Entretien avec Tom Martin, fondateur de Paraleclypse, un studio bordelais de distribution indépendant de films de court-métrage. Des festivals locaux aux diffuseurs internationaux, les séances Fractures proposées par le studio s’imposent dans le champ cinématographique local et bientôt francophone.
Le Type : Pourquoi être passé du festival à la salle ?
Tom Martin : Le festival est essentiel, mais ponctuel. Beaucoup de courts s’arrêtent là. Avec Paraleclypse, on vise une diffusion continue et réelle, en salle. Le temps long, l’expérience partagée. On a fait un prêt de 20 000 € pour construire un catalogue, acheter des droits et aller en festival mais surtout pour faire tourner ces films dans des salles indépendantes. C’est une manière de rendre le format visible au-delà du virtuel.

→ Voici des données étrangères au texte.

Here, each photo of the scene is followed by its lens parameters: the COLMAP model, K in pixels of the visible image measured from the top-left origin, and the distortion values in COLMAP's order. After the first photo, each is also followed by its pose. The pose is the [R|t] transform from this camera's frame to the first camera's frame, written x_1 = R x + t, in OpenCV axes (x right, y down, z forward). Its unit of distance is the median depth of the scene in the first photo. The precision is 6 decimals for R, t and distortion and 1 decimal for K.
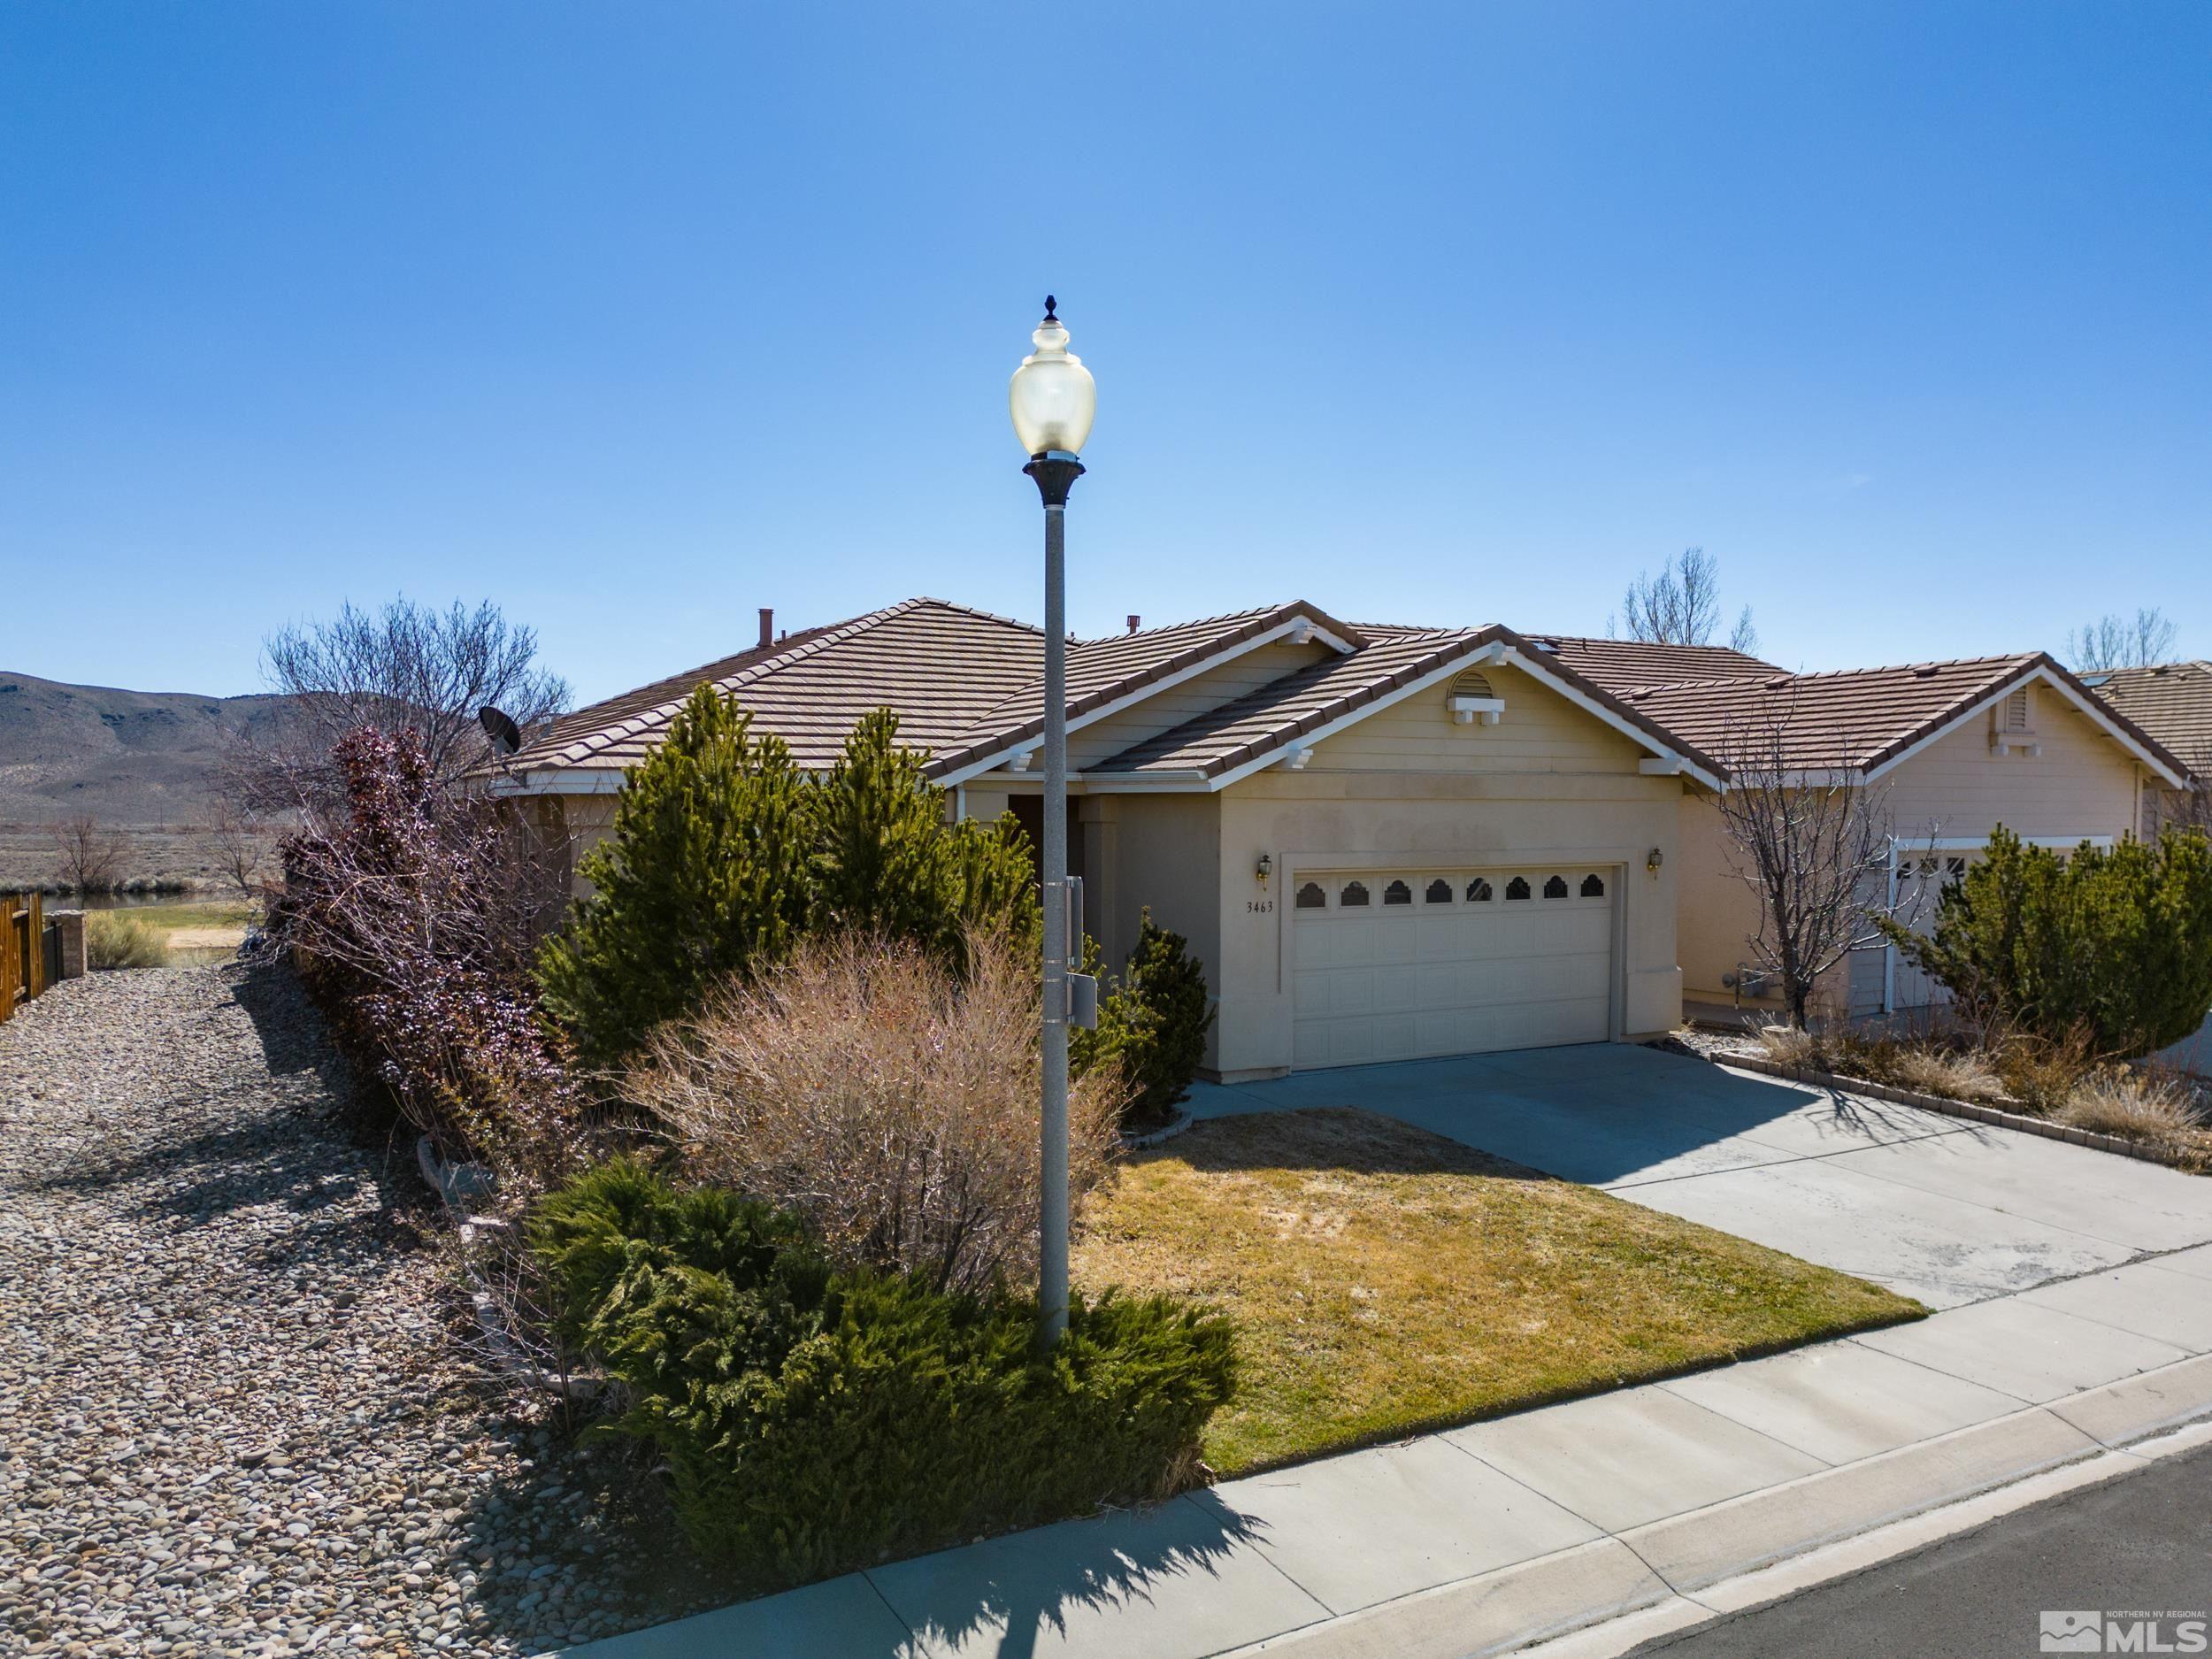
lens RADIAL K [[1588.5, 0, 1108.7], [0, 1588.5, 879.1], [0, 0, 1]] dist [0.081212, -0.087035]
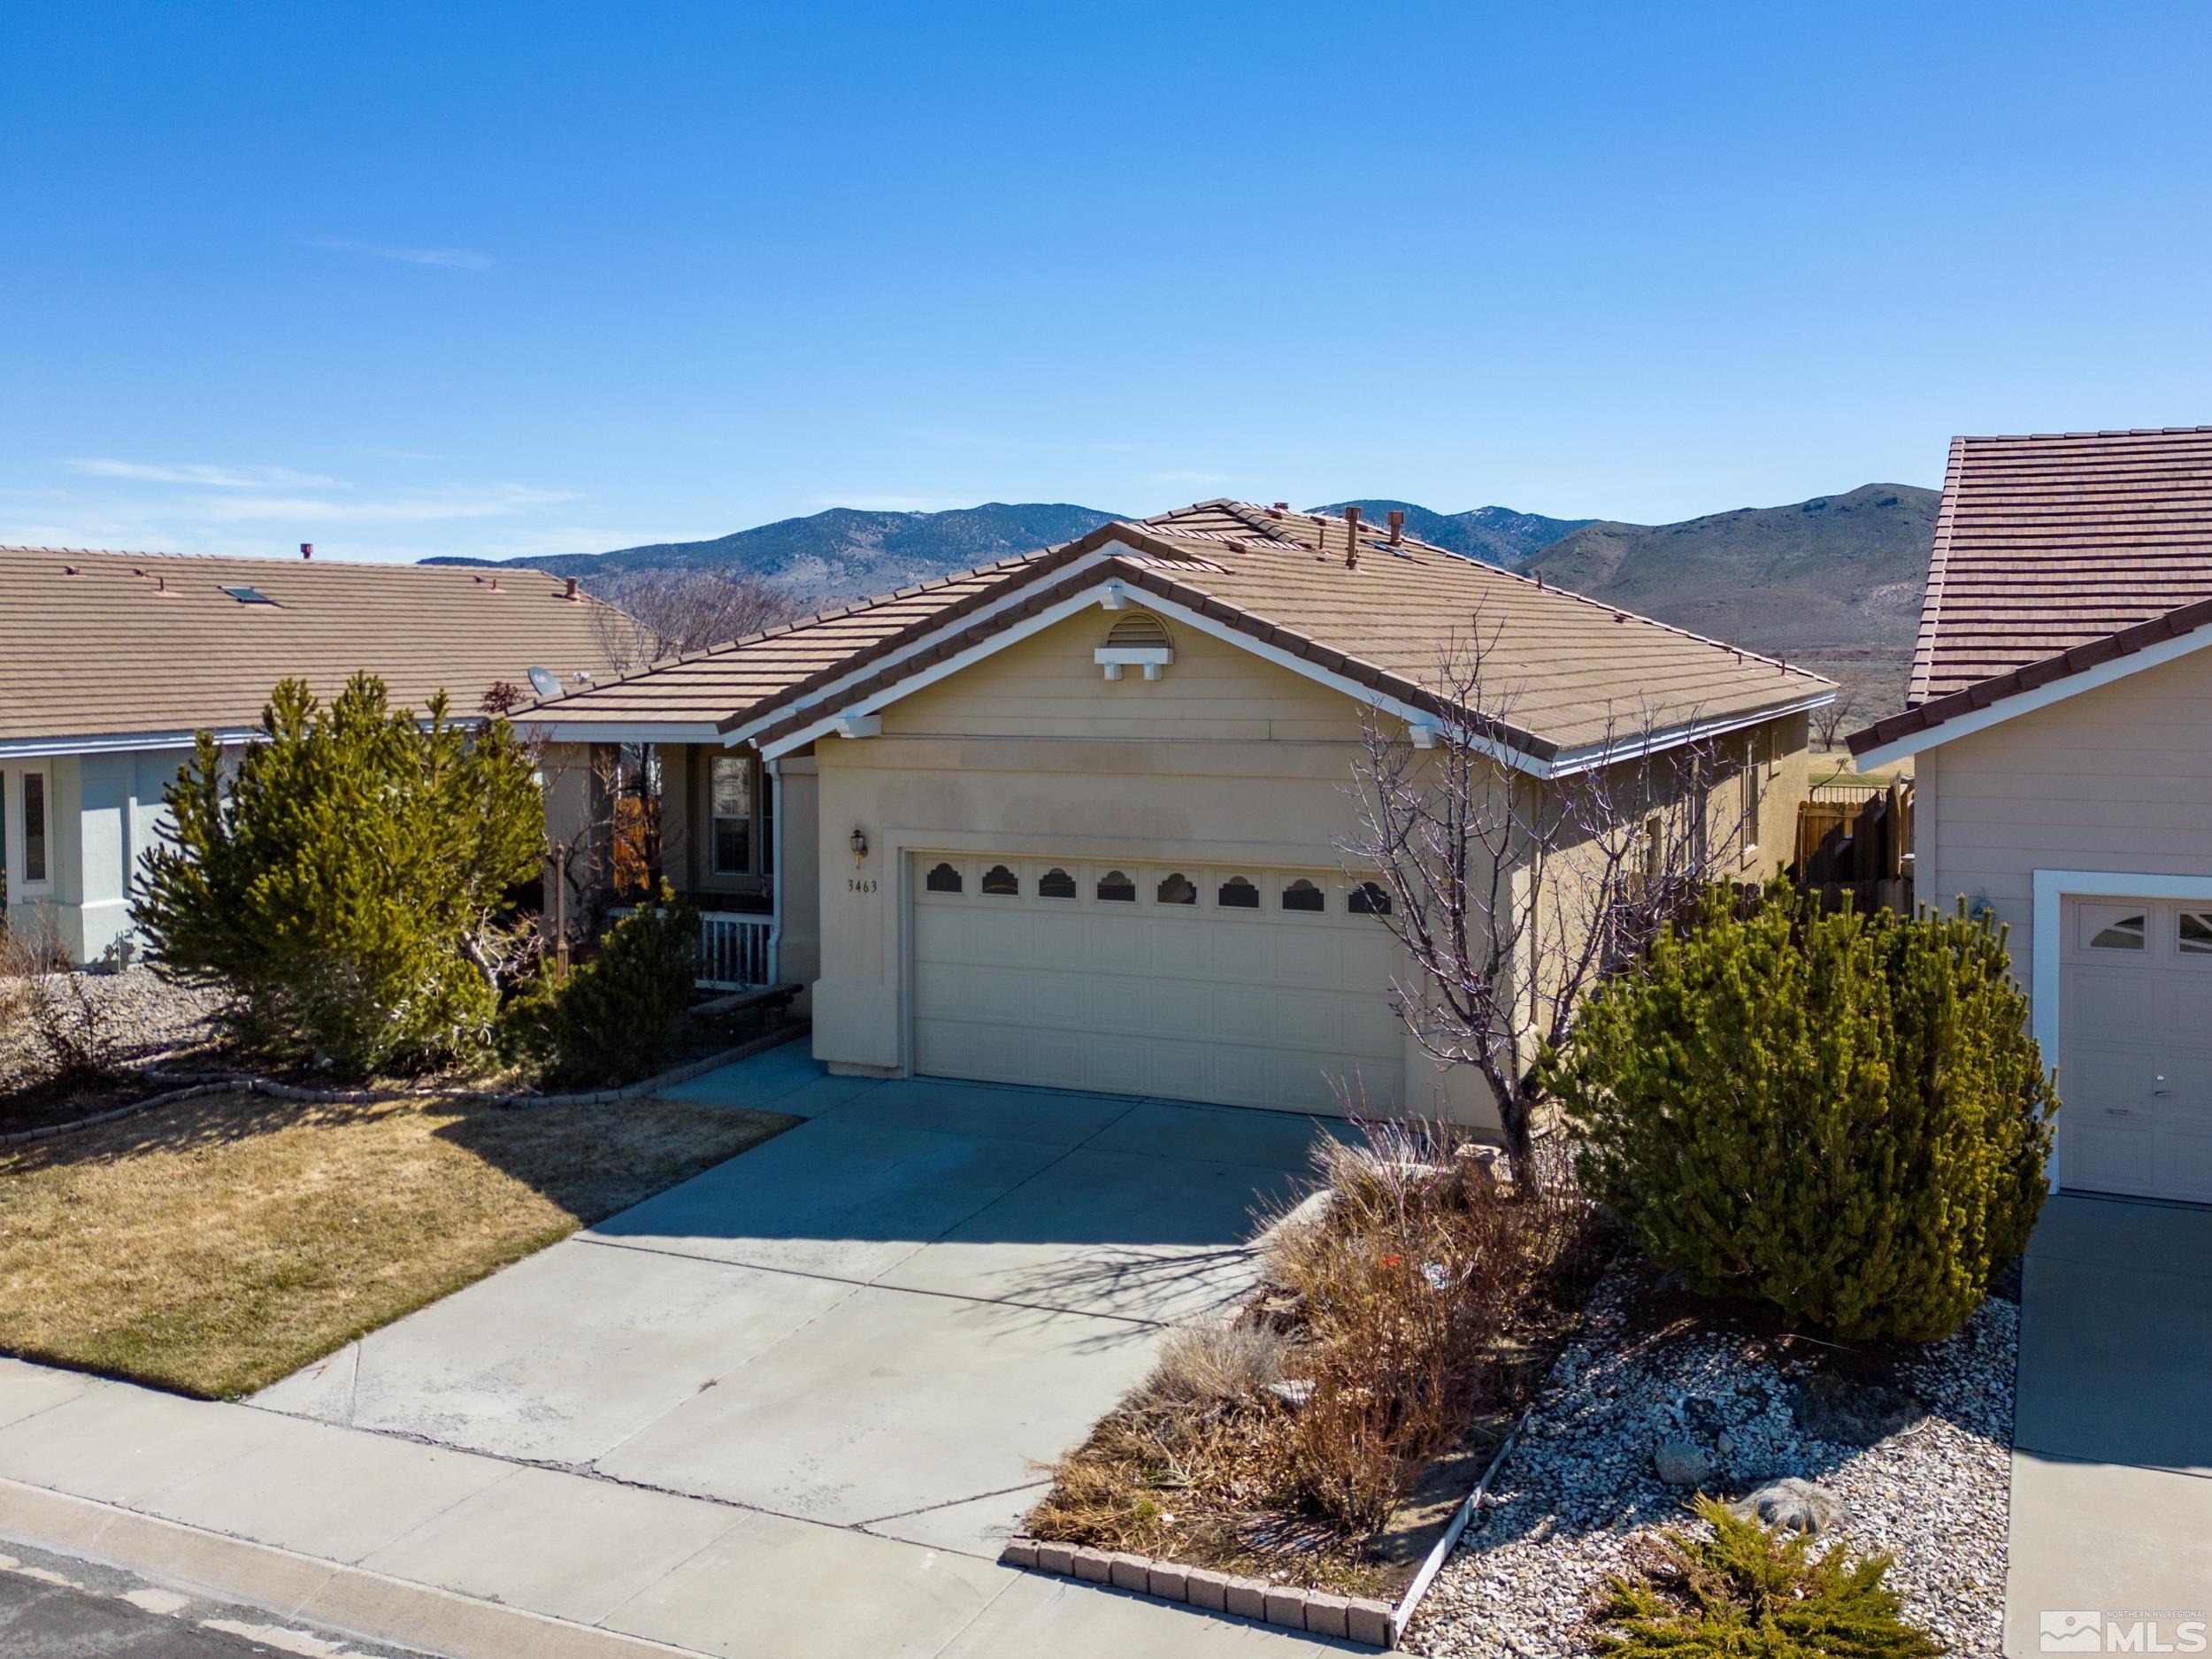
lens RADIAL K [[1954.5, 0, 1146.2], [0, 1954.5, 725.3], [0, 0, 1]] dist [0.114204, -0.138707]
pose [[0.574238, 0.031861, -0.818068, 1.037874], [-0.027309, 0.999432, 0.019755, -0.094959], [0.818233, 0.010996, 0.574782, 0.455030]]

Le court reste un objet marginal auprès des publics.
Tom Martin (Paraleclypse)

En quoi le studio Paraleclypse est-il devenu un acteur clé du court ?
Je dirais qu’il existe un vide. La production de courts reçoit des financements de près de 15 millions d’euros par an via le Centre national du cinéma et de l’image animée, mais la diffusion est peu soutenue. Le court reste un objet marginal auprès des publics. Ce type de distribution n’est que « très peu » représentée.

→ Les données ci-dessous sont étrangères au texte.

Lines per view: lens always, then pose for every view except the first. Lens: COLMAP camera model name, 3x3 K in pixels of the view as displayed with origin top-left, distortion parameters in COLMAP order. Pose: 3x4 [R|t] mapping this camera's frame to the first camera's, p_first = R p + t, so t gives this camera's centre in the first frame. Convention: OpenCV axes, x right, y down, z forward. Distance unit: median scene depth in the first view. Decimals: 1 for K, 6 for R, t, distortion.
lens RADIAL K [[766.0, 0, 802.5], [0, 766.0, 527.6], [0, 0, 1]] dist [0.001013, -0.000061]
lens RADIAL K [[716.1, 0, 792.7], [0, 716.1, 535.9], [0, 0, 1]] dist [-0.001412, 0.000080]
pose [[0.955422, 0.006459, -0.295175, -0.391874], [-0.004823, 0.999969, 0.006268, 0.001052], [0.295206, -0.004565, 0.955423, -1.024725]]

Nous, on essaie de prendre ce relais : on achète des droits, on prépare des programmes, on cible des salles. On interagit avec des élu·es au niveau local en Nouvelle‑Aquitaine pour inscrire durablement cette forme dans les politiques culturelles territoriales. On parle aux salles, aux publics, aux producteurs : on joue un rôle de médiateur culturel.

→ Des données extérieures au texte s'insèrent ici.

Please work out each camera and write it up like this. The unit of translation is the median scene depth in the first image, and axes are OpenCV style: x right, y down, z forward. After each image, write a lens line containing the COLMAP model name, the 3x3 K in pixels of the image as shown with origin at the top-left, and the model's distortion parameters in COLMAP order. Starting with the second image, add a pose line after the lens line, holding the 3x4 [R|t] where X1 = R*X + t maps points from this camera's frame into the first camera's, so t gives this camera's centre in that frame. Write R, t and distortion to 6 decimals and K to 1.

Le succès du court-métrage Les Belles Cicatrices est-il prometteur pour les formats courts ?
Oui. Ce court-métrage d’animation de Raphaël Jouzeau, sélectionné à Cannes, a été diffusé sur ARTE, démontrant qu’un circuit alternatif peut toucher un large public. Et même devenir une vraie trend TikTok démontrant son impact aussi bien « cinéphile » que « populaire ».
Nous allons d’ailleurs contribuer à sa distribution en salle dans un programme de plusieurs court-métrages début 2026. Voir un format court rencontrer un tel succès populaire est vraiment encourageant pour la suite.
On cherche à créer des temps collectifs autour du format court. (…) Ce n’est pas tant une fuite numérique, qu’un choix politique : privilégier l’espace public à l’écran de poche.
Tom Martin (Paraleclypse)
Pourquoi ne pas privilégier le streaming, beaucoup moins coûteux ?
On mise sur le contact humain, pas sur les recommandations et les algorithmes. Chaque film est programmé pour une seule séance qu’on promeut. On fait ça hors des plateformes, en cherchant à créer réellement des temps collectifs autour du format court. Ce n’est pas tant une fuite numérique, qu’un choix politique : privilégier l’espace public à l’écran de poche.

C’est un rôle politique et culturel : affirmer le court-métrage comme un format à part entière.
Tom Martin (Paraleclypse)
Quelles ambitions pour l’avenir de Paraleclypse ?
On a eu une belle année ; de nombreuses diffusions à Cannes, Bordeaux, Annecy ou même Biarritz on veut consolider nos relais en Nouvelle-Aquitaine, ouvrir une antenne à Paris, aller vers d’autres territoires. Il faudra aussi interpeller les collectivités pour développer des aides à la distribution, pas seulement à la production. On a un rôle politique et culturel : redonner au court métrage sa place au sein du cinéma français.